Violon au secours de l’apprenti sorcier

[jeudi 14 octobre]

Pas sorcier cette fois-ci de savoir d’où je peux bien connaître la pièce de Paul Dukas, c’est une affaire de souris : il prend à Mickey la Fantasia d’anticiper la levée de corvée de Moustique sans la bienveillance d’aucun Merlin. Il n’empêche, le résultat est enchanteur et la pièce, un morceau de choipeau magique. Presque aucune image de Disney ne me vient à l’esprit pendant l’audition ; je m’étonne même de ce qu’on en est venu à faire de l’Apprenti sorcier un programme pour « jeune public » – serait-ce simplement que les thèmes du balai, de l’apprenti et de l’eau sont aisément reconnaissables une fois nommés ? Peut-être cela participe-t-il a aussi de mon plaisir.

◆ DONNÉES FOURNIES:
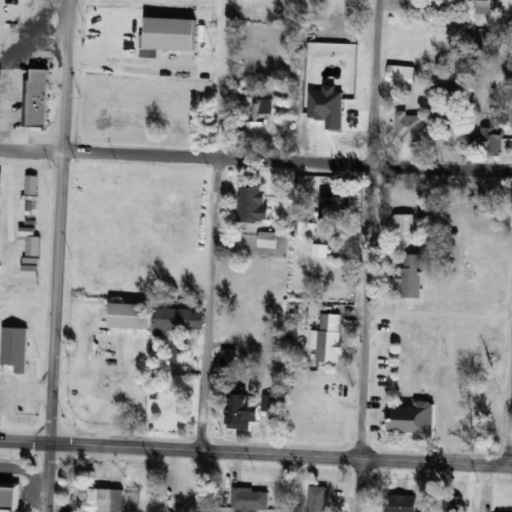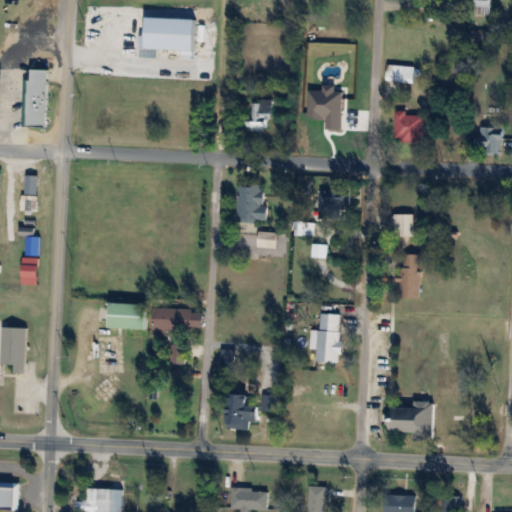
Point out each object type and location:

◆ TÂCHES À RÉALISER:
[1] Résumez en quelques phrases le paragraphe de l'extrait qui commence par « Pas sorcier cette fois-ci » en conservant ses faits principaux.
[2] Recopiez à l'identique, s'il vous plaît, le passage de l'extrait allant de « Violon au secours » à « de mon plaisir. ».
[3] Indiquez si chacune des affirmations suivantes concorde avec l'extrait, en répondant par oui ou par non et en citant les mots décisifs de l'extrait : (a) L'origine de la connaissance de la pièce de Paul Dukas est présentée comme une histoire de souris. (b) Pendant l'audition, de nombreuses images de Disney viennent à l'esprit. (c) Le résultat est qualifié d'enchanteur.

◆ CORRIGÉS COMPLETS:
[1] La pièce de Paul Dukas est connue par l'intermédiaire de Mickey et de Fantasia, et le résultat est jugé enchanteur. Pendant l'audition, presque aucune image de Disney ne revient pourtant à l'esprit. L'extrait s'étonne que l'Apprenti sorcier soit devenu un programme pour « jeune public ». Il se demande si c'est parce que les thèmes du balai, de l'apprenti et de l'eau sont aisément reconnaissables une fois nommés, et suppose que cela participe peut-être aussi au plaisir de l'écoute.

[2]
Violon au secours de l’apprenti sorcier

[jeudi 14 octobre]

Pas sorcier cette fois-ci de savoir d’où je peux bien connaître la pièce de Paul Dukas, c’est une affaire de souris : il prend à Mickey la Fantasia d’anticiper la levée de corvée de Moustique sans la bienveillance d’aucun Merlin. Il n’empêche, le résultat est enchanteur et la pièce, un morceau de choipeau magique. Presque aucune image de Disney ne me vient à l’esprit pendant l’audition ; je m’étonne même de ce qu’on en est venu à faire de l’Apprenti sorcier un programme pour « jeune public » – serait-ce simplement que les thèmes du balai, de l’apprenti et de l’eau sont aisément reconnaissables une fois nommés ? Peut-être cela participe-t-il a aussi de mon plaisir.

[3]
(a) Oui : « c’est une affaire de souris ».
(b) Non : « Presque aucune image de Disney ne me vient à l’esprit pendant l’audition ».
(c) Oui : « le résultat est enchanteur ».